MAX‐Derived Photothermal Nanofiber Scaffolds for Synergistic Ion Transport in Sustainable Blue Energy Conversion

Abstract Osmotic energy that harnessed from salinity gradients at river‐sea interfaces represents an abundant renewable source, yet its exploitation is limited by the critical trade‐off between ion selectivity and permeability of ion‐exchange nanofluidic membranes. Herein, a Ti 2 AlC MAX phase derived photothermal nanofiber scaffolds integrated with 2D MXene nanosheet assembly is designed onto address this challenge.
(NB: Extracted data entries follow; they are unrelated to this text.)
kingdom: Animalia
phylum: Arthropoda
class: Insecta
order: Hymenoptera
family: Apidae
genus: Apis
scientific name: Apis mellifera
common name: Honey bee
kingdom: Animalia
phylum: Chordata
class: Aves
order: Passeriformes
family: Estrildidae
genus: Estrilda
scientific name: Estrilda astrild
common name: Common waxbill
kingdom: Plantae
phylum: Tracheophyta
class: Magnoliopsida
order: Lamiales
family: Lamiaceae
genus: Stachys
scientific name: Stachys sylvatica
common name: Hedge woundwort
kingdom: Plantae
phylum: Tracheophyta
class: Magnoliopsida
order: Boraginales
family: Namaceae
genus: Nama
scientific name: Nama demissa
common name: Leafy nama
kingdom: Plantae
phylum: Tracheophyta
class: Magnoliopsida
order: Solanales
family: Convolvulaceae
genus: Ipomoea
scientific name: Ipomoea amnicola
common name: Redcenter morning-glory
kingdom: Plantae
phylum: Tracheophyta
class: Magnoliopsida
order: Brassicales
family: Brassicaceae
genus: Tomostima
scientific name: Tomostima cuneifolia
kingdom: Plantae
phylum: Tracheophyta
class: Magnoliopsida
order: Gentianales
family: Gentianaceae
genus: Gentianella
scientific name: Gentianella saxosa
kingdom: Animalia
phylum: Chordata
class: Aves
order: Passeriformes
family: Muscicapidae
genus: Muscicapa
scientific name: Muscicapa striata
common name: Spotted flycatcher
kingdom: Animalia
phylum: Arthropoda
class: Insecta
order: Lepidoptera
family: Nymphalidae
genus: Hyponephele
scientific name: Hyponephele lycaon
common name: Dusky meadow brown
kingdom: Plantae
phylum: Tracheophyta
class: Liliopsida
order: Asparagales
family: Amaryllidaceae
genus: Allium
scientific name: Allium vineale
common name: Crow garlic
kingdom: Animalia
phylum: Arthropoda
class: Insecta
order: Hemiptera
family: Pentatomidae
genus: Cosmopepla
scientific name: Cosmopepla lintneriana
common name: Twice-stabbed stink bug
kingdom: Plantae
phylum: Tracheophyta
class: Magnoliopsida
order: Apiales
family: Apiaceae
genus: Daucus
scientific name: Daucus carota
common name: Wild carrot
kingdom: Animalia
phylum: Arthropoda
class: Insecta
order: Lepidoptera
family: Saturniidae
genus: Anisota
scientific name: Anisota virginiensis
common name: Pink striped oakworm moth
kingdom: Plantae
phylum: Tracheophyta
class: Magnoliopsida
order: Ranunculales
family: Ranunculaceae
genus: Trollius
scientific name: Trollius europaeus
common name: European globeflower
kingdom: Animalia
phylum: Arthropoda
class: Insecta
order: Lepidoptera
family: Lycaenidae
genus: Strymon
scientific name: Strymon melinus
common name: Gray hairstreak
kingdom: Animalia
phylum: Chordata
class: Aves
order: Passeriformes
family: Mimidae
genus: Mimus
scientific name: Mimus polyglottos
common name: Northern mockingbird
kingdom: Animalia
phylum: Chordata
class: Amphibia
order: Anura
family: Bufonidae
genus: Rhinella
This design emphasized the mechanical robustness and reduced ion transport resistance of MAX phase nanofiber membrane, simultaneously utilized the exceptional cation selectivity of MXene, enabling >90% osmotic power density retention over 30 days. The heterostructure provides interfacial charge asymmetry to induce ionic current rectification that enhancing cation transport and suppressing concentration polarization, reaching a peak power density of 30.6 W m −2 for miniaturized systems (0.03 mm 2 ) and maintained 0.25 W m −2 for large‐area modules (7800 mm 2 ). Furthermore, the photothermal response of MTM enabled solar‐driven ion transport acceleration, increasing power output by 55% under illumination without physical contact. This structural‐material synergy thus provided a capable solution between laboratory research and real‐world applications, establishing a viable pathway for sustainable blue energy conversion.